En inscrivant la possibilité de la sélection dans le Code de l’éducation, cet accord ouvre
de fait la voie à sa généralisation et, loin de protéger les étudiant.es, il constitue au contraire une remise en cause globale de la démocratisation de l’Enseignement supérieur qui
doit être poursuivie et relancée. L’introduction de la sélection en master mâche le travail
de la Droite qui pourra l’étendre d’autant plus aisément au premier cycle et ceci dès la
rentrée 2017.
Alors que le SNESUP-FSU se revendique, avec sa fédération, la FSU, d’un syndica-
lisme de transformation sociale, cette signature est un parjure de ses fondements.

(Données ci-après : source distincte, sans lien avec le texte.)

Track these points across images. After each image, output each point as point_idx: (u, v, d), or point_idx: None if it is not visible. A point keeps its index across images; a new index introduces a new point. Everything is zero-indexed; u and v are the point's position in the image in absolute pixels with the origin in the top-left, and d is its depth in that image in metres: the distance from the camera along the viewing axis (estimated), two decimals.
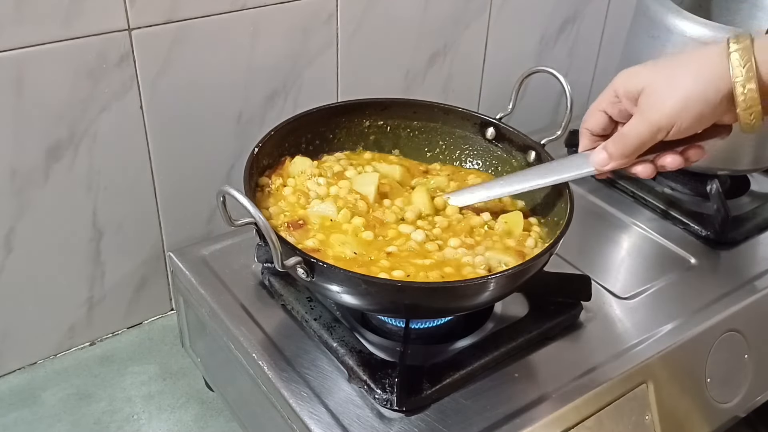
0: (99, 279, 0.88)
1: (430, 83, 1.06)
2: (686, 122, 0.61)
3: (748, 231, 0.93)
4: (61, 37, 0.73)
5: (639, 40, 0.96)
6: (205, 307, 0.79)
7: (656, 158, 0.66)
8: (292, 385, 0.68)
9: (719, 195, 0.93)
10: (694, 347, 0.78)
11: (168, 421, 0.83)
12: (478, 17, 1.06)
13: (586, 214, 0.96)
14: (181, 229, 0.91)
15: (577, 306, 0.78)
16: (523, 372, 0.72)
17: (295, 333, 0.75)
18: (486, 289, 0.64)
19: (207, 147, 0.89)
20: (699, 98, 0.60)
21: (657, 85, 0.62)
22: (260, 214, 0.58)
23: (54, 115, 0.76)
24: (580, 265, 0.85)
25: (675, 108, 0.61)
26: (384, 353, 0.71)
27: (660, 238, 0.92)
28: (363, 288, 0.62)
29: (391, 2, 0.95)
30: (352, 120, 0.82)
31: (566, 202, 0.71)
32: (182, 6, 0.79)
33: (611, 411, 0.71)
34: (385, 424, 0.66)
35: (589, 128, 0.70)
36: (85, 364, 0.88)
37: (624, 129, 0.65)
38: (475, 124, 0.83)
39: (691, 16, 0.88)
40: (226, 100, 0.88)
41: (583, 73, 1.27)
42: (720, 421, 0.82)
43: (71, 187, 0.81)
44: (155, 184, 0.87)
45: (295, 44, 0.90)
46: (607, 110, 0.68)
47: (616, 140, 0.65)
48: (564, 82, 0.76)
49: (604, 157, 0.67)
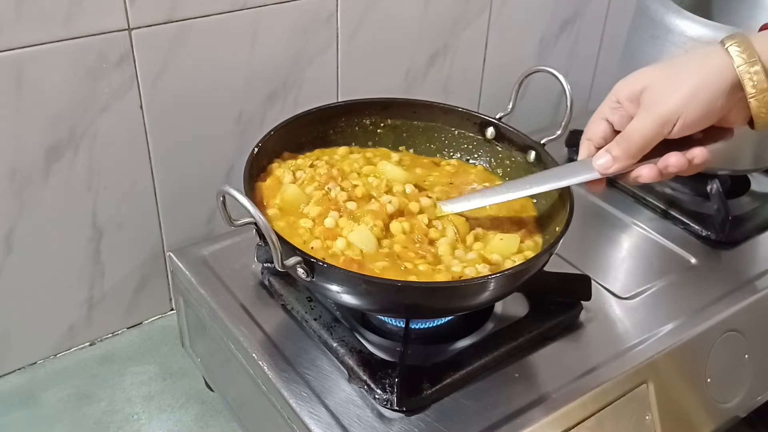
0: (99, 279, 0.88)
1: (430, 83, 1.06)
2: (692, 115, 0.60)
3: (749, 231, 0.93)
4: (61, 36, 0.73)
5: (639, 40, 0.96)
6: (205, 307, 0.79)
7: (660, 160, 0.64)
8: (292, 385, 0.68)
9: (719, 195, 0.93)
10: (695, 347, 0.78)
11: (168, 421, 0.83)
12: (478, 17, 1.06)
13: (586, 214, 0.96)
14: (181, 229, 0.91)
15: (577, 306, 0.78)
16: (523, 372, 0.72)
17: (295, 333, 0.75)
18: (486, 289, 0.64)
19: (207, 147, 0.89)
20: (704, 88, 0.59)
21: (660, 81, 0.62)
22: (260, 214, 0.58)
23: (54, 115, 0.76)
24: (580, 265, 0.85)
25: (680, 99, 0.60)
26: (384, 353, 0.71)
27: (660, 238, 0.92)
28: (363, 288, 0.62)
29: (391, 2, 0.95)
30: (352, 120, 0.82)
31: (566, 203, 0.71)
32: (182, 6, 0.79)
33: (611, 411, 0.71)
34: (385, 424, 0.66)
35: (590, 138, 0.68)
36: (85, 364, 0.88)
37: (628, 128, 0.64)
38: (475, 124, 0.83)
39: (691, 15, 0.88)
40: (226, 100, 0.88)
41: (583, 73, 1.27)
42: (720, 421, 0.82)
43: (71, 187, 0.81)
44: (155, 184, 0.87)
45: (295, 44, 0.90)
46: (609, 117, 0.66)
47: (620, 141, 0.64)
48: (564, 82, 0.76)
49: (608, 159, 0.65)
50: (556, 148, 0.80)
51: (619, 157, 0.64)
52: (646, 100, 0.62)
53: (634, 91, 0.63)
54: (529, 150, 0.79)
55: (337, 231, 0.69)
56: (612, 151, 0.64)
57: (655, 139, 0.62)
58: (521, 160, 0.80)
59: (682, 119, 0.60)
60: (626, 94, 0.64)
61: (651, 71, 0.63)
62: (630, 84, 0.64)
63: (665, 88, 0.61)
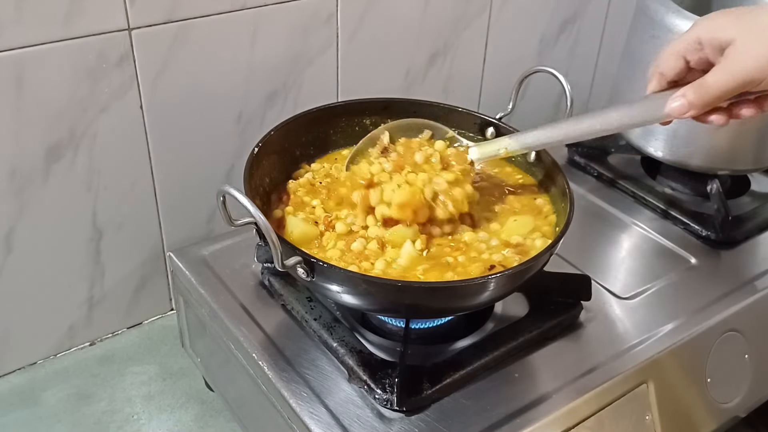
0: (99, 279, 0.88)
1: (430, 83, 1.06)
2: None
3: (749, 231, 0.93)
4: (61, 36, 0.73)
5: (639, 40, 0.96)
6: (205, 307, 0.79)
7: (732, 107, 0.64)
8: (292, 385, 0.68)
9: (719, 195, 0.93)
10: (695, 347, 0.78)
11: (168, 421, 0.83)
12: (478, 17, 1.06)
13: (586, 214, 0.96)
14: (181, 229, 0.91)
15: (577, 306, 0.78)
16: (523, 372, 0.72)
17: (295, 333, 0.75)
18: (486, 289, 0.64)
19: (207, 147, 0.89)
20: None
21: (749, 38, 0.60)
22: (260, 214, 0.58)
23: (54, 115, 0.76)
24: (580, 265, 0.85)
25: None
26: (384, 353, 0.71)
27: (660, 238, 0.92)
28: (363, 288, 0.62)
29: (391, 2, 0.95)
30: (352, 120, 0.82)
31: (566, 203, 0.71)
32: (182, 6, 0.79)
33: (611, 411, 0.71)
34: (385, 424, 0.66)
35: (663, 72, 0.66)
36: (85, 364, 0.88)
37: (709, 79, 0.62)
38: (475, 124, 0.83)
39: (691, 15, 0.88)
40: (226, 100, 0.88)
41: (583, 73, 1.27)
42: (720, 421, 0.82)
43: (71, 187, 0.81)
44: (155, 184, 0.87)
45: (295, 44, 0.90)
46: (687, 56, 0.65)
47: (698, 88, 0.62)
48: (564, 82, 0.76)
49: (683, 103, 0.63)
50: (556, 148, 0.80)
51: (694, 104, 0.63)
52: (732, 55, 0.61)
53: (720, 40, 0.62)
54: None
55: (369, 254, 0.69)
56: (688, 95, 0.63)
57: (735, 94, 0.62)
58: (521, 159, 0.81)
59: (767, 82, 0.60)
60: (710, 40, 0.62)
61: (737, 22, 0.62)
62: (715, 30, 0.62)
63: (754, 48, 0.60)
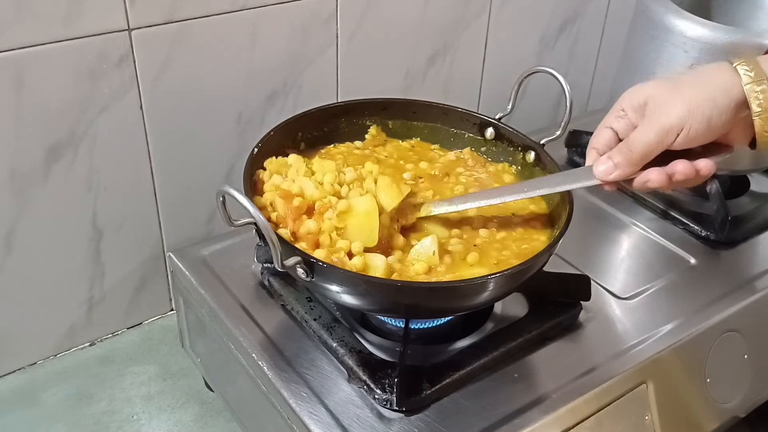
0: (99, 279, 0.88)
1: (430, 83, 1.06)
2: (695, 127, 0.60)
3: (748, 231, 0.93)
4: (61, 37, 0.73)
5: (639, 40, 0.96)
6: (205, 308, 0.79)
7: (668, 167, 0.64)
8: (292, 385, 0.69)
9: (719, 195, 0.93)
10: (694, 347, 0.78)
11: (168, 421, 0.83)
12: (478, 17, 1.06)
13: (586, 214, 0.96)
14: (181, 229, 0.91)
15: (576, 306, 0.78)
16: (522, 372, 0.72)
17: (295, 333, 0.75)
18: (485, 289, 0.64)
19: (207, 147, 0.89)
20: (709, 103, 0.60)
21: (665, 92, 0.62)
22: (260, 214, 0.58)
23: (54, 115, 0.76)
24: (580, 265, 0.85)
25: (684, 111, 0.60)
26: (384, 353, 0.71)
27: (660, 238, 0.92)
28: (363, 288, 0.63)
29: (391, 2, 0.95)
30: (352, 120, 0.82)
31: (566, 203, 0.71)
32: (182, 6, 0.79)
33: (611, 411, 0.71)
34: (385, 424, 0.66)
35: (595, 146, 0.68)
36: (85, 365, 0.88)
37: (631, 136, 0.64)
38: (475, 124, 0.83)
39: (691, 16, 0.88)
40: (226, 100, 0.88)
41: (583, 74, 1.27)
42: (720, 421, 0.82)
43: (71, 187, 0.81)
44: (155, 184, 0.87)
45: (295, 44, 0.90)
46: (613, 126, 0.66)
47: (622, 148, 0.64)
48: (563, 83, 0.76)
49: (609, 166, 0.65)
50: (556, 149, 0.80)
51: (620, 164, 0.64)
52: (650, 110, 0.63)
53: (639, 100, 0.64)
54: (529, 150, 0.79)
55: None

Comment une direction syndicale peut-elle espérer obtenir la confiance des personnels et des
étudiant.es lorsqu’elle se montre aussi prompte à renoncer à ses mandats et à signer un
accord aux « bienfaits » aussi relatifs qu’hypothétiques ? Les militant.es École émancipée-
Pour un syndicalisme offensif (ÉÉ-PSO) considèrent que le mandat d’opposition à toute
forme de sélection à l’entrée en licence comme en master doit continuer d’être défendu.
Car, outre qu’elle sanctuarise le principe d’austérité, la sélection est aussi un moyen de
déterminer socialement la valeur du diplôme et d’organiser un marché économique capitaliste de l’éducation dont nous ne voulons pas. Par la sélection, la logique de l’employabilité en fonction des demandes patronales se substitue à celle de la possibilité de
choisir librement son orientation professionnelle. La sélection constitue enfin une limitation supplémentaire au développement d’une recherche libre et indépendante. Tout
comme le « suivi de carrière », ce dispositif est une attaque contre l’ensemble de notre
communauté scientifique. Le SNESUP-FSU doit se ressaisir, revenir sur cet accord et le
combattre avec énergie et détermination.